Но фон Брезе нет в прихожей, не видно его и на улице. Толпенников еще раз рассматривает золотые, – они по пятнадцати рублей, – и, словно не чувствуя уважения к деньгам, которые достались ему таким неприятным путем, кладет их не в портмоне, а небрежно опускает в жилетный карман. На секунду задумавшись, он снова идет наверх, так как ему жаль расстаться с тем местом, где он испытал такие приятные горделивые чувства. В зале он видит одного из свидетелей защиты, приказчика фон Брезе. Это пестро одетый человек, с острым лицом, острой рыжеватой бородкой и толстым перстнем-печаткой на указательном пальце, покрытом, как и вся рука, частыми крупными веснушками. Острые глаза его косят, и весь он дышит фальшью, угодничеством и нестерпимой фамильярностью, но Толпенников чувствует к нему расположение и подходит.
– Ну как? – спрашивает он, улыбаясь.
– Ловко обработали дельце, – одобряет приказчик и, подмаргивая в ту сторону, куда ушел генерал, добавляет: – Удрал наш-то. Супругу поздравлять полетел.
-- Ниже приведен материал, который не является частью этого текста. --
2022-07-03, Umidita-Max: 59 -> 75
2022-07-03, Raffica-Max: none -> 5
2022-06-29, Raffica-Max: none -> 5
– Еще бы, конечно, тяжело. Две недели отсидеть пришлось бы.
– Еще как! Ну, да и то сказать, беда-то не велика. Она уже раз отсиживала да раз штраф заплатила.
– Отсиживала? – не понимает Толпенников.
– Ну да, отсиживала. Ее тогда Иван Петрович защищал, ну, да пришел пьяный и такого нагородил! Наш-то взбеленился, жаловаться на него хотел. Да что уж! – И приказчик махнул веснушчатой рукой.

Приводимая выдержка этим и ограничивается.